New Skin Recipe | Interview with Kenji Siratori
Kenji Siratori is a cult writer from Hokkaido in Japan. "His is a writing style that not only breaks with tradition, it severs all cords" - we read on Sinatori's Goodreads profile. Following description drawing comparisons with likes such William Burroughs and Antonin Artaud, we move to read that "Embracing the image mayhem of the digital age, his relentless prose is nonsensical and extreme, avant-garde and confused, with precedence given to twisted imagery, pace, and experimentation over linear narrative and character development.” Dilla (Zura Jishkariani) recently spoke with an author whose Blood Electric, published by Creation Books, was praised by Dennis Copper and David Bowie.
Dilla: John C. Lilly says: "All human beings, all persons who reach adulthood in the world today are programmed biocomputers. None of us can escape our own nature as programmable entities. Literally, each of us may be our programs, nothing more, nothing less. Despite the great varieties of programs available, most of us have a limited set of programs."
What kind of biorobot is Kenji Siratori, and what are his main programs?
Kenji Siratori: In that respect, I'm a reader app and a writer app, but it's always overwritten. In recent years I have considered it to be a living spirit capture module in online organ trading. And the corpse struggle with the undead places a further extension of this module in the interplanetary protocol.
Dilla: William Burroughs once said that Literature is about to warn us about the DANGER. What do you think is the role of Literature?
Kenji Siratori: If there is a role for Literature in modern times, I think it is developing non-human-based reader apps.
Dilla: Your writing sometimes feels like a machine produced it; sometimes, on the contrary, it feels that you want to go BEYOND the words. Is that true? What does your writing process look like, and where you get the inspiration?
Kenji Siratori: My writing is to design various skins, and it is hypermodern. Now, my writing is complete when I regain the new skin recipe from the capture of the living spirits.
Dilla: In his essay "Cybernetics and Ghosts," Italo Calvino talks about “literary machines” - machines that generate texts. He writes: "The true literature machine will be one that itself feels the need to produce disorder, as a reaction against its preceding production of order: a machine that will produce avant-garde work to free its circuits when too long a production of classicism chokes them. In fact, given that developments in cybernetics lean toward machines capable of learning, of changing their own programs, of developing their own sensibilities and their own needs, nothing prevents us from foreseeing a literature-machine that at a certain point feels unsatisfied with its own traditionalism and starts to propose new ways of writing, turning its own codes completely upside down”.
Do you think that AI trained in Literature can produce literary masterpieces and replace human authors? Or will they coexist and work together?

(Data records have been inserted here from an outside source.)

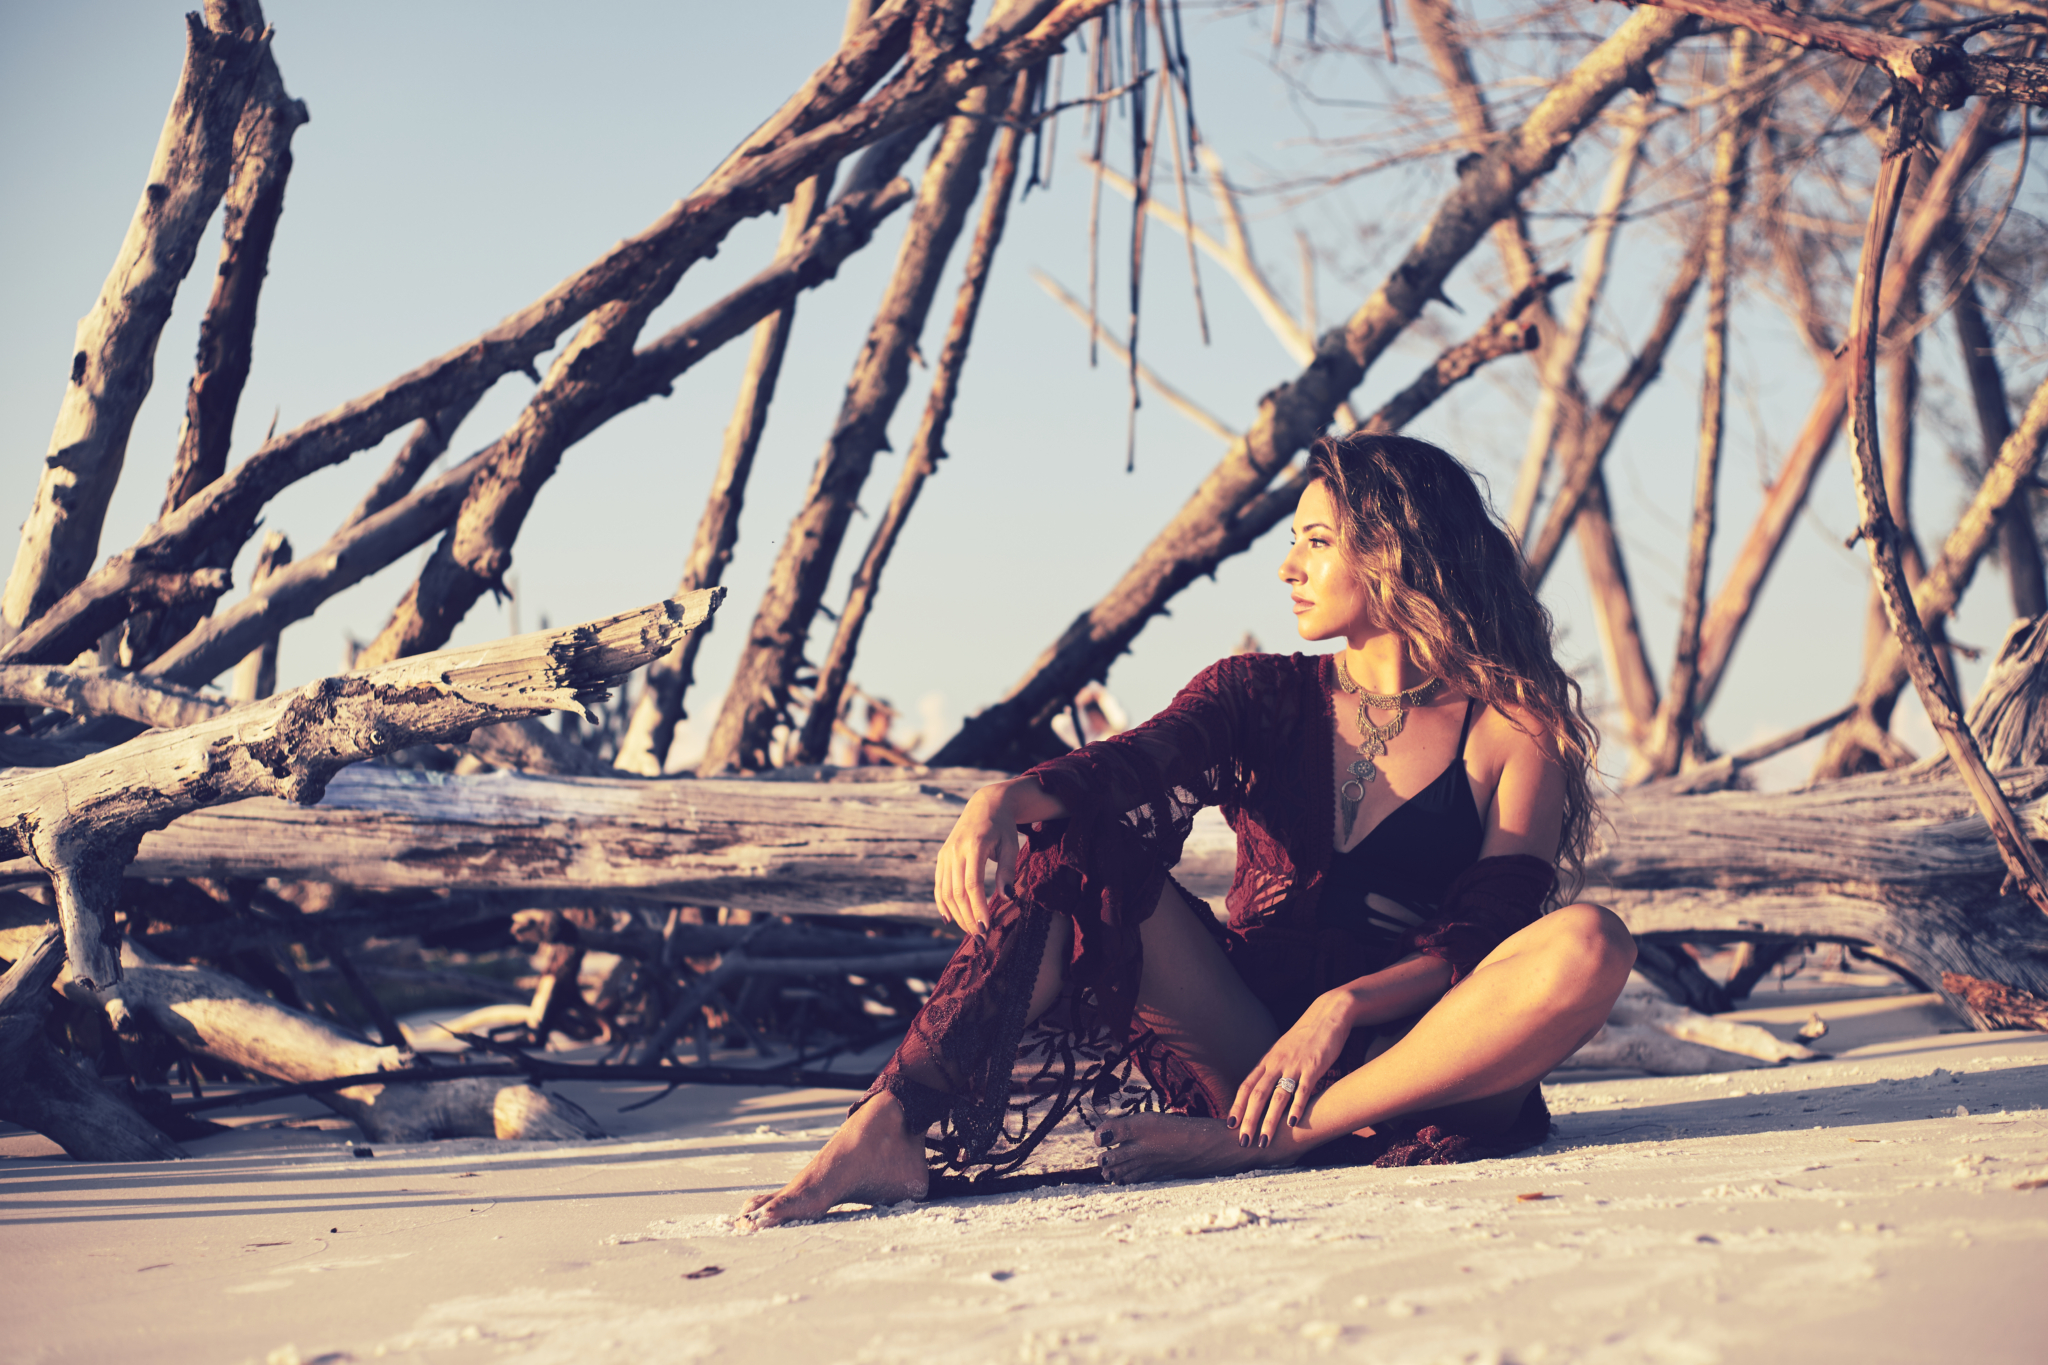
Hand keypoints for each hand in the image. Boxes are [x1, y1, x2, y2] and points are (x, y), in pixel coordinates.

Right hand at [933, 781, 1028, 934]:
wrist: (985, 805)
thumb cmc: (1003, 827)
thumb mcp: (1011, 845)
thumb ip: (1007, 871)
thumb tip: (1006, 898)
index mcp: (974, 845)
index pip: (972, 884)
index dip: (978, 908)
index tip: (986, 927)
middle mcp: (955, 850)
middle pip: (957, 893)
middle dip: (968, 918)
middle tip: (980, 937)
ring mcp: (945, 854)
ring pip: (945, 892)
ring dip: (957, 915)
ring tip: (970, 931)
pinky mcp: (941, 857)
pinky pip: (938, 885)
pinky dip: (942, 904)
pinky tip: (949, 920)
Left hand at [1229, 989, 1356, 1147]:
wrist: (1327, 1015)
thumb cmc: (1305, 1038)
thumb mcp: (1284, 1052)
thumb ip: (1274, 1070)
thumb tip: (1264, 1091)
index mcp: (1268, 1061)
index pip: (1247, 1086)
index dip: (1237, 1106)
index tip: (1229, 1126)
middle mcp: (1277, 1063)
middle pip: (1257, 1095)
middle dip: (1248, 1120)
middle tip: (1242, 1143)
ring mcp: (1295, 1065)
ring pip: (1277, 1096)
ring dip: (1269, 1121)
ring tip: (1264, 1141)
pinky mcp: (1314, 1066)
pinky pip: (1304, 1089)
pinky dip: (1297, 1107)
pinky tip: (1292, 1124)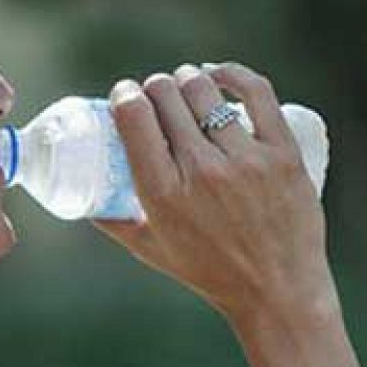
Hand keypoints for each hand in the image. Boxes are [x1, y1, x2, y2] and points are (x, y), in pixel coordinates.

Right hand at [91, 62, 334, 321]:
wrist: (277, 292)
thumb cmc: (210, 272)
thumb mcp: (151, 250)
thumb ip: (114, 222)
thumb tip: (84, 196)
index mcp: (162, 193)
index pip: (133, 116)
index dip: (125, 94)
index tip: (127, 95)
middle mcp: (201, 171)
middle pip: (165, 96)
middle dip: (155, 87)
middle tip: (159, 96)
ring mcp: (245, 160)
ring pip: (204, 90)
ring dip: (188, 80)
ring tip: (188, 86)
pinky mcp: (282, 153)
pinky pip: (255, 92)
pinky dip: (232, 74)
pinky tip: (220, 75)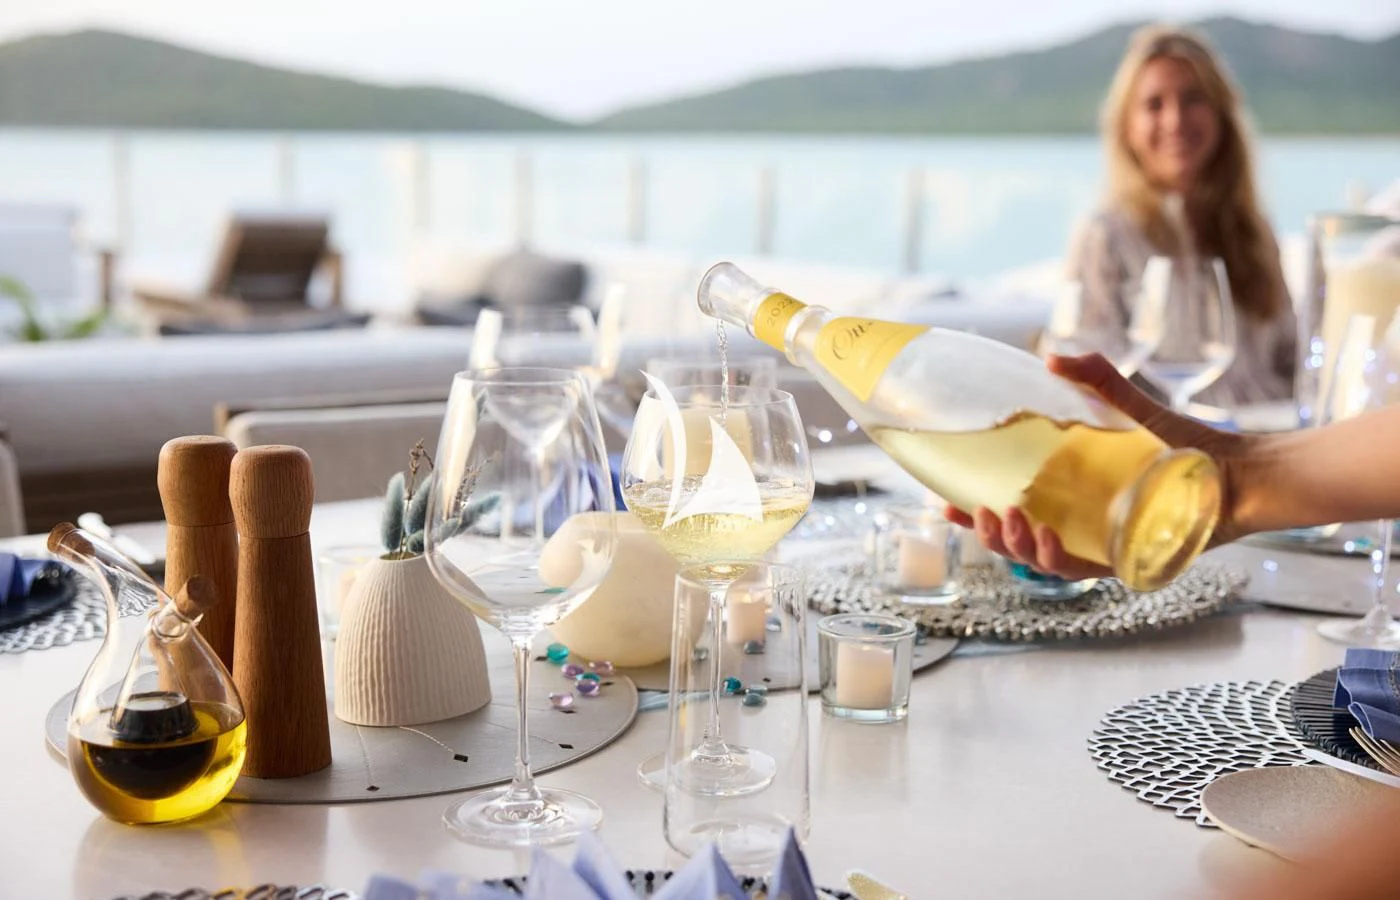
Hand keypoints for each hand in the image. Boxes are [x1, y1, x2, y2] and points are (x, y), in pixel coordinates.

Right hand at [945, 353, 1254, 578]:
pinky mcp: (1128, 561)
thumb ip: (1096, 380)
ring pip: (1042, 562)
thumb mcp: (1135, 408)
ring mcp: (1103, 545)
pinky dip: (1057, 560)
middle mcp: (1082, 526)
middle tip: (980, 512)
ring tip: (1008, 521)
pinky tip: (1044, 541)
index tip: (947, 504)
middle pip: (1019, 543)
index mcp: (1072, 498)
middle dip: (990, 534)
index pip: (1013, 511)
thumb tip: (1052, 354)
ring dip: (1018, 547)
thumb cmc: (1193, 445)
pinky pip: (1082, 570)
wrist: (1243, 473)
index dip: (975, 513)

Kenji Siratori: I think the important thing is to move from inhuman to posthuman so that humans can stop becoming posthuman and delegate to inhuman. AI will make a literary masterpiece, but it isn't always the Literature of the future. And above all, reader apps aren't always human.
Dilla: We are approaching the era where humans tend to become hybrid forms: uploaded minds, cyborgs, space-faring robots with human minds in circuits, the afterlife in virtual reality, colonization of other planets... What is your vision for the future of Wo/Mankind? Will we become a new breed, or are we doomed to extinction?
Kenji Siratori: The future is always coming. I think any human-to-posthuman circuit goes bankrupt as a flesh blockchain horror. The bond is transferred to inhuman, the origin of the body disappears, and the soul itself is freed from gravity.
Dilla: Three reading recommendations from Kenji Siratori
Kenji Siratori: If presented as a keyword, Will Bernardara Jr, Mika, and Evan Isoline.